Una lamentela che a volte, legittimamente, può essere apparsa persino stucchevole, quasi una lagna; come alibi per giustificare il mancato peso politico di una forza ecologista autonoma. Ma la lettura dei commenti post accordo sul Recovery Fund si incaricano di darci una qualche ragione aggiuntiva. È abbastanza impressionante la totale assenza di riflessione sul fatto che in quell’accordo le famose «condizionalità» esistono, sono connesse alla destinazione di quei fondi che andranno usati, scrive la Commissione, conferma il Consiglio e su questo il parlamento Europeo non potrà che rafforzare, su due assi: Green New Deal e rivoluzione digitale.

Dati di stima della posa

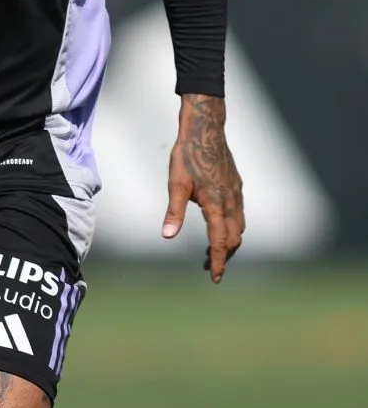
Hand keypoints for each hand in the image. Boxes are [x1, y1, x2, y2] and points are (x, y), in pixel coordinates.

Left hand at [161, 95, 244, 282]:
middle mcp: (231, 201)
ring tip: (214, 249)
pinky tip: (220, 223)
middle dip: (224, 255)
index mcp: (216, 204)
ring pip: (240, 226)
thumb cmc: (188, 155)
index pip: (220, 242)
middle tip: (209, 266)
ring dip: (229, 242)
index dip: (219, 262)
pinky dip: (233, 226)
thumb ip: (174, 211)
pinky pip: (240, 213)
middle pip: (234, 238)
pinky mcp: (236, 184)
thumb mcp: (176, 183)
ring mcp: (236, 193)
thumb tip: (168, 236)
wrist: (205, 129)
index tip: (215, 278)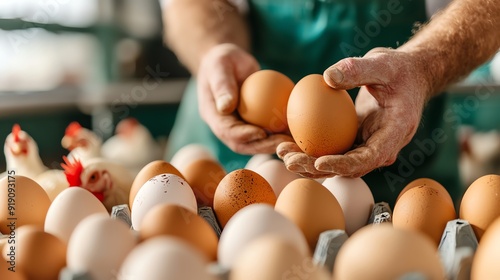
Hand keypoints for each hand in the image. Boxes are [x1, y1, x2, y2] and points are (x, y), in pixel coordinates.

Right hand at [197, 43, 293, 153]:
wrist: (230, 62)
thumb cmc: (223, 59)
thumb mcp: (220, 66)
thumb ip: (222, 85)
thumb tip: (225, 107)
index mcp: (213, 115)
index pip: (227, 131)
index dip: (243, 136)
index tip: (261, 133)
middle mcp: (225, 126)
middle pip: (243, 143)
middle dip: (263, 146)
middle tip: (284, 143)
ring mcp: (239, 126)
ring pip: (257, 141)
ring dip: (275, 143)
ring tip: (294, 141)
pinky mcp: (252, 123)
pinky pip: (267, 129)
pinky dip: (281, 132)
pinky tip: (298, 129)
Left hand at [277, 47, 430, 177]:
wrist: (409, 77)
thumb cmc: (399, 68)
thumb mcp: (383, 63)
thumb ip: (357, 69)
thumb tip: (326, 78)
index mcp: (395, 134)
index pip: (368, 158)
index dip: (343, 164)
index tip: (319, 161)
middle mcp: (381, 147)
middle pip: (347, 167)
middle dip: (316, 168)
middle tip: (288, 161)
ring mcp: (366, 146)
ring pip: (336, 162)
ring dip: (308, 162)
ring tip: (281, 152)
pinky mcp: (354, 141)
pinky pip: (331, 149)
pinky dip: (310, 149)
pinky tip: (287, 142)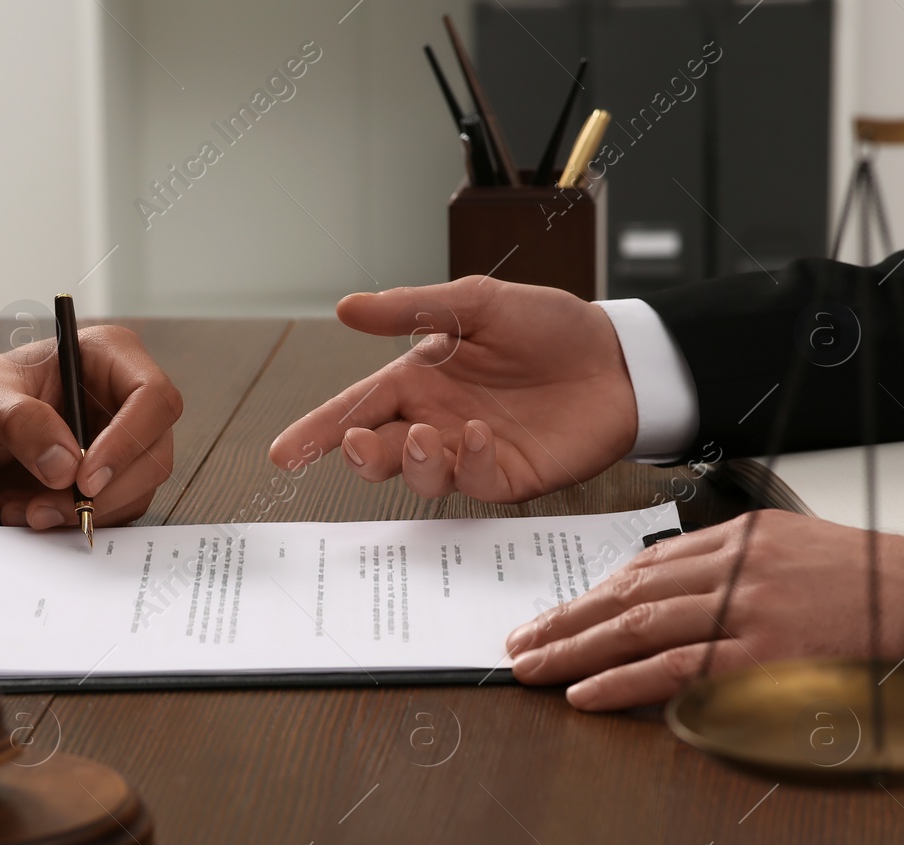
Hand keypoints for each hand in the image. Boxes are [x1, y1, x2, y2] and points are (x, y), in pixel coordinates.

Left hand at [0, 326, 181, 528]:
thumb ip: (23, 424)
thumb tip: (66, 466)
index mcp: (108, 356)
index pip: (153, 396)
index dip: (128, 440)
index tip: (84, 478)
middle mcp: (125, 398)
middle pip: (154, 452)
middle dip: (103, 492)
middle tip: (46, 507)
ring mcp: (122, 440)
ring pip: (137, 489)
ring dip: (83, 512)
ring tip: (26, 508)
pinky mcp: (110, 476)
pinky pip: (114, 510)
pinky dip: (74, 520)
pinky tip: (30, 509)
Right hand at [269, 276, 636, 500]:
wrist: (620, 358)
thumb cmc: (552, 326)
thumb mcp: (477, 302)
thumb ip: (412, 309)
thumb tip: (347, 308)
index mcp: (420, 379)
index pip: (356, 408)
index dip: (317, 431)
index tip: (283, 453)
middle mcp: (437, 419)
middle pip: (378, 451)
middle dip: (360, 454)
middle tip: (359, 443)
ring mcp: (470, 452)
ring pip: (419, 476)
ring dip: (413, 462)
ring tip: (429, 435)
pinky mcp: (508, 476)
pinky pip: (473, 482)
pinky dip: (468, 464)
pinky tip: (481, 434)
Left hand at [504, 511, 903, 710]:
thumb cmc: (866, 583)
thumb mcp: (791, 552)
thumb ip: (727, 569)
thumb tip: (659, 594)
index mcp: (740, 537)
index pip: (645, 565)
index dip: (590, 594)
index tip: (553, 614)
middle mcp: (737, 567)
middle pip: (628, 593)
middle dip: (564, 620)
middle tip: (519, 642)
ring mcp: (749, 611)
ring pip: (639, 627)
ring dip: (575, 650)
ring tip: (533, 669)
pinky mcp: (764, 656)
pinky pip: (676, 670)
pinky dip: (622, 682)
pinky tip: (585, 692)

Esercizi da svolgere:
a) Ricopia dal brano sul Recovery Fund la parte che si apre con le parole "Una lamentela che" e si chiude con "e rivoluzione digitale.".
b) Spiega perché, secondo il brano sul Recovery Fund, la lettura dei commenti successivi all'accordo fornisce una ragione aggiuntiva alla lamentela iniziale.
c) Secondo il brano sul Recovery Fund, su quali due assi andranno usati i fondi?

Risposte agli esercizi:
a)
Una lamentela che a volte, legittimamente, può essere apparsa persino stucchevole, quasi una lagna; come alibi per giustificare il mancato peso politico di una forza ecologista autonoma. Ma la lettura dei commenti post accordo sul Recovery Fund si incaricano di darci una qualche ragione aggiuntiva. È abbastanza impressionante la totale assenza di riflessione sul fatto che in quell’accordo le famose «condizionalità» esistono, sono connesse alla destinazione di quei fondi che andranno usati, scrive la Commissione, conferma il Consiglio e su questo il parlamento Europeo non potrà che rafforzare, su due assi: Green New Deal e rivoluzione digitale.

b) Nei commenti successivi all'accordo sul Recovery Fund manca del tutto una riflessione sul fatto che l'accordo prevede delle «condizionalità». Queste sono legate alla destinazione dei fondi, che andranno usati su due assi: Green New Deal e rivoluzione digitale.

c) Green New Deal e rivoluzione digitale.